The method by which your machines achieved intelligence is a major component to the explanation of this.
The machines evolved in a weird biomechanical way: They can have just as much difference as us. They're essentially randomly configured by their parents!
The machines were built that way: Their creators felt that this world needed more fun, or that each robot should be configured to it's master. Maybe they just wanted to not have to see the same robot face and be greeted by the same robot voice every morning.
If the machines were constructed to have identical minds, then left for aeons: Flaws in machinery, or changes in the ambient environmental factors during creation may play a part in changes to personality, as may the factors they were necessarily exposed to during their life. A robot that has spent it's entire existence smashing rocks is going to need to know more about rock smashing than a robot that knits, and these changes may require removing or modifying different behavioural aspects to facilitate them.
If the machines were constructed, but randomly generated for the effect: Even a few tweaks to various parameters can have a drastic effect on a suitably complex system, and I think anything that can classify as 'intelligent' is a complex system. If the robots were all made with ten 'sliders' that go from 0 to 255, you can randomly assign values to each new bot off the line without much fear of accidentally making the same robot twice, and the interaction between all the parameters would be chaotic enough that even two almost identical robots would act and react differently.

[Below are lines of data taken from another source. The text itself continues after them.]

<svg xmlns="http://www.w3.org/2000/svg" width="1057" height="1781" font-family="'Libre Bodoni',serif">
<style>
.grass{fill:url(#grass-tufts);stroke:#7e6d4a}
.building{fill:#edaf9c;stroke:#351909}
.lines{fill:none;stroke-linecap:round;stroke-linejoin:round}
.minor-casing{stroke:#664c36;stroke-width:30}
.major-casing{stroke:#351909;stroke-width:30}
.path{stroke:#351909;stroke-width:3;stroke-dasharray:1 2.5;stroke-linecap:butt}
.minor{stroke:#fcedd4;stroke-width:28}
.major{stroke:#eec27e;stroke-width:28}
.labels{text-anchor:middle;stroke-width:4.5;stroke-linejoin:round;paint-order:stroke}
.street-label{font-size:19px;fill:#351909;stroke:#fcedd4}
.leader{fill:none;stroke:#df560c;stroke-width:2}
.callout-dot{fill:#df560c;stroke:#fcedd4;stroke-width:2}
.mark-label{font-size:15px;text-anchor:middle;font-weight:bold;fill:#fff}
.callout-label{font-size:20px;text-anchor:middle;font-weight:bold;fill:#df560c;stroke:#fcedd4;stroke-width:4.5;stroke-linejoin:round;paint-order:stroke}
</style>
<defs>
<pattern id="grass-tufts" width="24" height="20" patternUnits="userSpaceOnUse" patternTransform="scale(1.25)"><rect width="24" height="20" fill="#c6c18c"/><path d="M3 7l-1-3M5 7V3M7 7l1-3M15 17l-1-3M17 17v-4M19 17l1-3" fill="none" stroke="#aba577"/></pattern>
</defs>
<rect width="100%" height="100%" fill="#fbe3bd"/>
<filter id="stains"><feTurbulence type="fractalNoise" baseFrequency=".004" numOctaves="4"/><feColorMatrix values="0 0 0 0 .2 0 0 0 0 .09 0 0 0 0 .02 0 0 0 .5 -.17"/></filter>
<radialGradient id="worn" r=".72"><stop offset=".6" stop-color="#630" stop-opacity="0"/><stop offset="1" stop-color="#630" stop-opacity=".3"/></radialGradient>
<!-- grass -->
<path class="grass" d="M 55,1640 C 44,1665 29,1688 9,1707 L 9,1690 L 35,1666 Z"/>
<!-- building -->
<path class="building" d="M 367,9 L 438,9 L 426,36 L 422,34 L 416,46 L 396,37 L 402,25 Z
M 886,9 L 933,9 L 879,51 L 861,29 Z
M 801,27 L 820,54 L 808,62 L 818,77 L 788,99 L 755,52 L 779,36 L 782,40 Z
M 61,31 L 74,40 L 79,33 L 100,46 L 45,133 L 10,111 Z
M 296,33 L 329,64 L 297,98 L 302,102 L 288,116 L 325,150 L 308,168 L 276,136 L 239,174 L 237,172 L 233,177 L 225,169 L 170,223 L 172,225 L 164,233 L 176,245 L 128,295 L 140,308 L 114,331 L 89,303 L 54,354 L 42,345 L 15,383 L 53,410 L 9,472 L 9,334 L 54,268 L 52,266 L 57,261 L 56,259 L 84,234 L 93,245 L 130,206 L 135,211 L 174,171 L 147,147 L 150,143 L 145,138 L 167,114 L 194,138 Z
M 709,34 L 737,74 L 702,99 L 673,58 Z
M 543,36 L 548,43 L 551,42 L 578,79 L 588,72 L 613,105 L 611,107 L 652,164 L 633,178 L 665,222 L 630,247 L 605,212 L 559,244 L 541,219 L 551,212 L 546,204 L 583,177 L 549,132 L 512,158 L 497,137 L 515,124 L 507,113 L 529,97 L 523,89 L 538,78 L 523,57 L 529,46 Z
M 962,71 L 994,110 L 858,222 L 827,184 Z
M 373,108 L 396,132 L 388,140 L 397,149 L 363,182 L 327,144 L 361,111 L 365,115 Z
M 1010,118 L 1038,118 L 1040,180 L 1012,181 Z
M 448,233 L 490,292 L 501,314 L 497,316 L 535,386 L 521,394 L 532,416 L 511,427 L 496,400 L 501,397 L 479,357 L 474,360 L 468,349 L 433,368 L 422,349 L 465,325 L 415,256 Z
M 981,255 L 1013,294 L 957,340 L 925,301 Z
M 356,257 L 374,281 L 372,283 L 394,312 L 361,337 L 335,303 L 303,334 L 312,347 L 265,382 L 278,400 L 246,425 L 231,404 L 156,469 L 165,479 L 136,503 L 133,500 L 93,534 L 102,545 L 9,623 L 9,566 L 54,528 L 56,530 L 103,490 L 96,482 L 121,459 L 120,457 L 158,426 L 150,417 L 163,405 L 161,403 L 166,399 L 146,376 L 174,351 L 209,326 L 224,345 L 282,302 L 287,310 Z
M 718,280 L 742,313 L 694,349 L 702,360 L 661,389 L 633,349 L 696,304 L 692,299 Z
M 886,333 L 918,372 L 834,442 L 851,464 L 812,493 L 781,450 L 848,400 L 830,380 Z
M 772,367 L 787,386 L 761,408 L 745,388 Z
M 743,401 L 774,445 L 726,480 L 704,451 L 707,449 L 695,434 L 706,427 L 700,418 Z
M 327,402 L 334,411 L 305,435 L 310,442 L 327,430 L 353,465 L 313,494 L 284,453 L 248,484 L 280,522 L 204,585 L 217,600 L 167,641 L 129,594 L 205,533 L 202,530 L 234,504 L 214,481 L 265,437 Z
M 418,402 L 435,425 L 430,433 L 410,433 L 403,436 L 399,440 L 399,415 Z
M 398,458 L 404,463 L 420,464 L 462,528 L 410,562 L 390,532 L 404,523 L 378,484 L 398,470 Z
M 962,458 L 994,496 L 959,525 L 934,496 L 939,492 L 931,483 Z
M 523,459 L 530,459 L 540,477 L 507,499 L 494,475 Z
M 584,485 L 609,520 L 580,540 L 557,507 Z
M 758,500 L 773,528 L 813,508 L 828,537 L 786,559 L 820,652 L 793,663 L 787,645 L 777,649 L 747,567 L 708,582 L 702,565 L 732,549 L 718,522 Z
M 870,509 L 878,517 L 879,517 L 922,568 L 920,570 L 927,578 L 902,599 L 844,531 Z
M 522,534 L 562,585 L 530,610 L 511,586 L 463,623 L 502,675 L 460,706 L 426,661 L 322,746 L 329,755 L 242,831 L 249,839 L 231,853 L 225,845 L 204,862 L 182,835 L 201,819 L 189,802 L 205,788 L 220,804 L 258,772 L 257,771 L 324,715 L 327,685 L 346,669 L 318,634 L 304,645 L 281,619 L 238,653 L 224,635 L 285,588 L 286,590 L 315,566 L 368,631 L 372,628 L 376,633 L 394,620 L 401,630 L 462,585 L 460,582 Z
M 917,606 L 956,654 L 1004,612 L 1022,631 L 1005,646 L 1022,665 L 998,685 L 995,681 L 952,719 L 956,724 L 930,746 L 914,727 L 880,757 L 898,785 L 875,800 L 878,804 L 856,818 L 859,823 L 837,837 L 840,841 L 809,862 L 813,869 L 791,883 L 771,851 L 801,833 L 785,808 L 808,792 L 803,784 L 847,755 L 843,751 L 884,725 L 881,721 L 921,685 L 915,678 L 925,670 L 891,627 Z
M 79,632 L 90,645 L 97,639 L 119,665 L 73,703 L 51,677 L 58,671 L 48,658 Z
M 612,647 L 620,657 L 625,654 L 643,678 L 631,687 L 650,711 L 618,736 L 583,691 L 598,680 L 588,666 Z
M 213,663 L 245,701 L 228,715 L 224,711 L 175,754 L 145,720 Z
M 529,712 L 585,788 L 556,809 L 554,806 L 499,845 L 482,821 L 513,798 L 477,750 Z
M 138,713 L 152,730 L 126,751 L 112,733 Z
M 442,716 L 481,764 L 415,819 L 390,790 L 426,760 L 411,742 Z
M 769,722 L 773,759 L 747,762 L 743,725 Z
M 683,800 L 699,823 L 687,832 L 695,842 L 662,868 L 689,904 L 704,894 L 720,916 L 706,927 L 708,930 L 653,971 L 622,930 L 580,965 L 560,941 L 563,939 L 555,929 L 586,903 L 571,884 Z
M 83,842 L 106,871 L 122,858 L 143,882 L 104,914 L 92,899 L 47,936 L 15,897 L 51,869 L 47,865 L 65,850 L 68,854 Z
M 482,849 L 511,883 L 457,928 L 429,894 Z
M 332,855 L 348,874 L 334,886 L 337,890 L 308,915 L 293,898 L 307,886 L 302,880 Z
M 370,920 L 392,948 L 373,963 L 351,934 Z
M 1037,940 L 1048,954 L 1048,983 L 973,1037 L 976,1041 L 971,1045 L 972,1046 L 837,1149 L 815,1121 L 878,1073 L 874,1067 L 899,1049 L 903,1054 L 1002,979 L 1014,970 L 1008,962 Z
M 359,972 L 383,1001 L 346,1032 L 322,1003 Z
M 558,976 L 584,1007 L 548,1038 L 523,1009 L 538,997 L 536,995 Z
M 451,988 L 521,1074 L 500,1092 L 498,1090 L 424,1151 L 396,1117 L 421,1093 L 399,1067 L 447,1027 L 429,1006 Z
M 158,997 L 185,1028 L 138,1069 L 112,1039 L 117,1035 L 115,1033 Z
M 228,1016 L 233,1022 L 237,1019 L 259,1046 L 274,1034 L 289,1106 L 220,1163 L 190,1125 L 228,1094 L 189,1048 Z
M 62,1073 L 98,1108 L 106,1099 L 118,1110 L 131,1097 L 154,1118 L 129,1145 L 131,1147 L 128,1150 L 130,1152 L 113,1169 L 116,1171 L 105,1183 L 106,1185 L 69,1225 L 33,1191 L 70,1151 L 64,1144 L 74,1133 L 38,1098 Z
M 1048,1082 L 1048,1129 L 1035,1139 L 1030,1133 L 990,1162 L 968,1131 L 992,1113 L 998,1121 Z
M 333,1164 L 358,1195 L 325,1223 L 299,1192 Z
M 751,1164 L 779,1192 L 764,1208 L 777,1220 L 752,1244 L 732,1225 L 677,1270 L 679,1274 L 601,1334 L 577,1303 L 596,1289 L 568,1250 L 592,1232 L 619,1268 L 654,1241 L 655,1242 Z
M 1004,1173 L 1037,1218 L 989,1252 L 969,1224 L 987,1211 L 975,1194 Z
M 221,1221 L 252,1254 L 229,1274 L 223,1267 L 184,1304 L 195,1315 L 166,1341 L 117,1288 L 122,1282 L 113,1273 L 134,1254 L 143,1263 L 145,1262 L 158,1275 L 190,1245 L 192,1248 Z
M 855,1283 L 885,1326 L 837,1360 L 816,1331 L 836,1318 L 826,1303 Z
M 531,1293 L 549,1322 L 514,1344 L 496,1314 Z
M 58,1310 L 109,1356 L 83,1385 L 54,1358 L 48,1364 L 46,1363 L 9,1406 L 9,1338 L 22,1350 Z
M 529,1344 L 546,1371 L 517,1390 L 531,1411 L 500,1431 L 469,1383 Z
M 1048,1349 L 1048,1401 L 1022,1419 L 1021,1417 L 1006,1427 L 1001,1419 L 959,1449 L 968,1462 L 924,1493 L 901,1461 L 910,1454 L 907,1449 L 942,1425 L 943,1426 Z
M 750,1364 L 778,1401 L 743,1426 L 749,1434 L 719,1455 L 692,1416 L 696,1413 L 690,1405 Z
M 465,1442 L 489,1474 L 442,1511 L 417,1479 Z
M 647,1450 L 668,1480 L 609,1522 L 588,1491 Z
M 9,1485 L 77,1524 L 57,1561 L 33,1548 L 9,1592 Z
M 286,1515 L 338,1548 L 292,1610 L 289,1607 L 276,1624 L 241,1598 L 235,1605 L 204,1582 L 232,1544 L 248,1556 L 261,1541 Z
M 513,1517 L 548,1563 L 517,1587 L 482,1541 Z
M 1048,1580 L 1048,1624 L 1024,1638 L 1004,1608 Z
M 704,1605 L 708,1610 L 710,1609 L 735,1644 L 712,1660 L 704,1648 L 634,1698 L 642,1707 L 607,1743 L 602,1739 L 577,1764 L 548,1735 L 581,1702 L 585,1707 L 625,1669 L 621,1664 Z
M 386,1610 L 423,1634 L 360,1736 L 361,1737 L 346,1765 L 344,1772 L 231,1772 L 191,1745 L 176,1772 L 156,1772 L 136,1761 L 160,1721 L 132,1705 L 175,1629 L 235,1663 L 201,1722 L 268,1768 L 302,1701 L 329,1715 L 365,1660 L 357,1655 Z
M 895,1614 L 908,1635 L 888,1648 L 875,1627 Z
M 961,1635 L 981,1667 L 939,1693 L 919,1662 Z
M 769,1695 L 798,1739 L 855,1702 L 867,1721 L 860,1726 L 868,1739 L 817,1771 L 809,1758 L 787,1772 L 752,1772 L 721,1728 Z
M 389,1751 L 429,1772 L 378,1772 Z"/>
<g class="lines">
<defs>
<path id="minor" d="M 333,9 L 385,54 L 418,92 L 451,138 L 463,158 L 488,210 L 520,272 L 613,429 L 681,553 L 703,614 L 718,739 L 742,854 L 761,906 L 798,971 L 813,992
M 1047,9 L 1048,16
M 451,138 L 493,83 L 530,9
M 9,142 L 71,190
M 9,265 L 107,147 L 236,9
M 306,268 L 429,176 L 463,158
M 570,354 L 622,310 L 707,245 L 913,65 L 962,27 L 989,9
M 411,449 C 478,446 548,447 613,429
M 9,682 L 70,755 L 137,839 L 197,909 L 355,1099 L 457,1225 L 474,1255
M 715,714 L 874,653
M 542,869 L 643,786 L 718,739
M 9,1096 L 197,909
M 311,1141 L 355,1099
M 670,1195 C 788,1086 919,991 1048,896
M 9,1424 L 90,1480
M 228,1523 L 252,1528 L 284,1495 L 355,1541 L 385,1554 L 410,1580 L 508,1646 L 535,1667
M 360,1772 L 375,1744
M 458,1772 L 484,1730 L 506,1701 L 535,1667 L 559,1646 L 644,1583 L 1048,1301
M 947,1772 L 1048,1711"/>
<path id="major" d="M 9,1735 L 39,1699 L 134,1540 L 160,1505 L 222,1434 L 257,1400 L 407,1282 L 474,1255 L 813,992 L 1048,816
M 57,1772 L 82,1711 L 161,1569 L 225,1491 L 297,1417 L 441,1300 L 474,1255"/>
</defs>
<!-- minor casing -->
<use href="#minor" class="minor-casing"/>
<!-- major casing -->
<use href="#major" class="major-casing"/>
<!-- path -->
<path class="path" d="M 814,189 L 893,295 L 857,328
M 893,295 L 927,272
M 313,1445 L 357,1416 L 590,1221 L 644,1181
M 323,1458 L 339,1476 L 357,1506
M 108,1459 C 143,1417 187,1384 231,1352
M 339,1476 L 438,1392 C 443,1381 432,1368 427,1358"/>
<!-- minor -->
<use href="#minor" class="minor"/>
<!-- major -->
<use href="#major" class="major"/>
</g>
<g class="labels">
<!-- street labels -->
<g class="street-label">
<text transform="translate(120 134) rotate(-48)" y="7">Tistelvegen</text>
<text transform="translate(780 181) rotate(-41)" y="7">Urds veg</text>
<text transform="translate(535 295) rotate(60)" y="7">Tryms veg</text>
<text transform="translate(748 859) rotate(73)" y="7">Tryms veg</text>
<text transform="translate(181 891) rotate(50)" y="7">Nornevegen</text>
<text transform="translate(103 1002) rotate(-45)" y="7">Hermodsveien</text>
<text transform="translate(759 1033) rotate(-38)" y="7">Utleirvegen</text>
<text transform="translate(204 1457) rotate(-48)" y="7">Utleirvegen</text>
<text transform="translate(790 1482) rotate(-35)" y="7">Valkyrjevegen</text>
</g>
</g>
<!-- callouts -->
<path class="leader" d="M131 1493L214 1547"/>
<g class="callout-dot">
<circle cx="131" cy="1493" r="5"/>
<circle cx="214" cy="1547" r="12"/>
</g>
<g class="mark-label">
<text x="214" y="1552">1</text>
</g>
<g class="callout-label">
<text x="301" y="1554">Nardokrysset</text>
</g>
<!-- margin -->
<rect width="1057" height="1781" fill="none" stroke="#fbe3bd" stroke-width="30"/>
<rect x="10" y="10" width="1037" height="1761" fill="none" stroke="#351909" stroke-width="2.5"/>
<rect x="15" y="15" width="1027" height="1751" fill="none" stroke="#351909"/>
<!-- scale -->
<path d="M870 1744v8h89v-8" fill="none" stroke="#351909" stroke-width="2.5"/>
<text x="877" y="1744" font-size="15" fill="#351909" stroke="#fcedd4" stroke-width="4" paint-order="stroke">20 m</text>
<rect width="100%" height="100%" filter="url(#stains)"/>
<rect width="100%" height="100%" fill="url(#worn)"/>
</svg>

If the machines were made, but designed to mimic human brains: This is my favourite option. Machine learning is a huge field, and has had some thoroughly exciting (a google learning machine learnt, with no external help, what a face was and how to recognise it) and also terrifying (A google learning machine also learnt how to recognise cats, and now sees them everywhere) developments in the last decade or two, but it's worth pointing out that two identical learning machines, if presented the same data in different formats (say the same view from a slightly different angle) will form different inferences and connections from that data. Out of a small change in the way each bot thinks a larger change emerges, and more and more changes cascade out of this until each robot is, by their very design, fundamentally different in the way they approach everything. For a small or simple learning machine, such as a perceptron, it's demonstrable that two networks will converge if consistently fed the same data, but for larger, more chaotic networks, it's anyone's guess what will happen, and I think that an 'intelligent' robot would have to be a larger network.
A few ideas for you hopefully, but it's worth pointing out that if you've got a world populated entirely by humanoid robots of all shapes, sizes and personalities then it's probably a minor issue!